INFORMATION SHOWN ▸
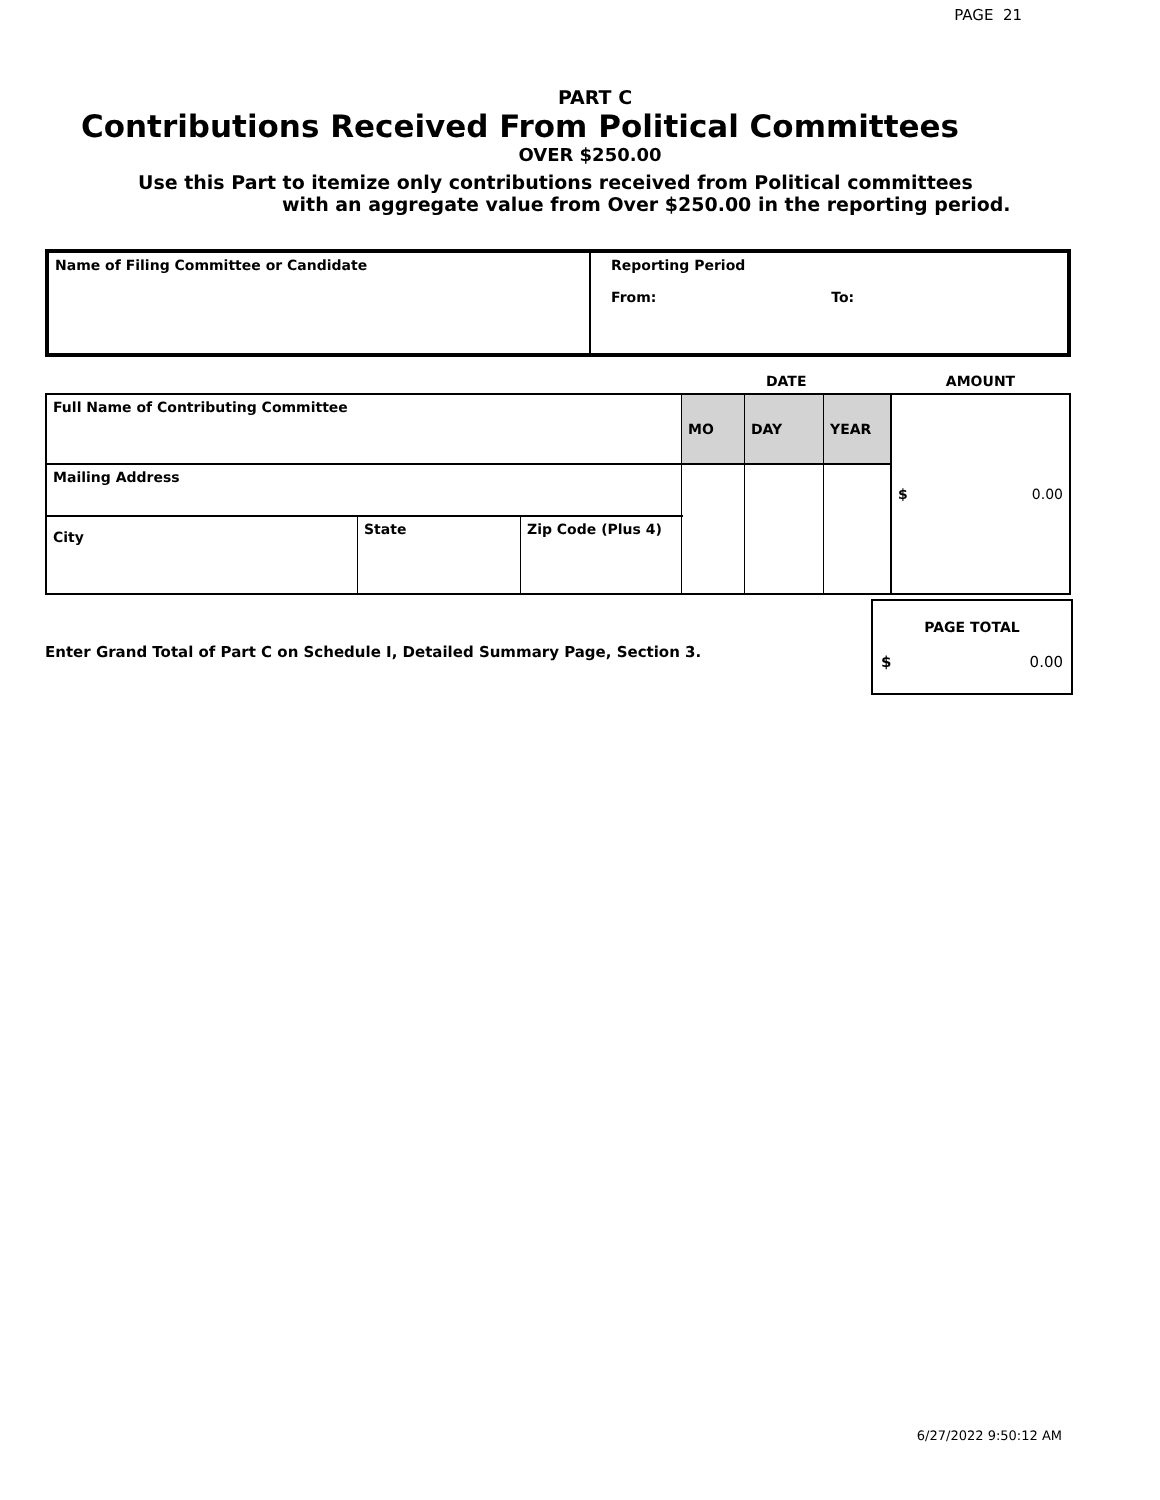PAGE 21
PART C
Contributions Received From Political Committees
OVER $250.00
Use this Part to itemize only contributions received from Political committees
with an aggregate value from Over $250.00 in the reporting period.
| Name of Filing Committee or Candidate | Reporting Period From: To: |
| | | | DATE | | | AMOUNT |
| Full Name of Contributing Committee | | | MO | DAY | YEAR | $ 0.00 |
| Mailing Address | | | | | | |
| City | State | Zip Code (Plus 4) | | | | |
Enter Grand Total of Part C on Schedule I, Detailed Summary Page, Section 3.
PAGE TOTAL
$ 0.00
6/27/2022 9:50:12 AM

DIRECTIONS ▸ In the records above, find the line containing "Enter Grand Total" and print it and every later line exactly, through the last one.

FINISHED EXERCISE ▸
Enter Grand Total of Part C on Schedule I, Detailed Summary Page, Section 3.
PAGE TOTAL
$ 0.00
6/27/2022 9:50:12 AM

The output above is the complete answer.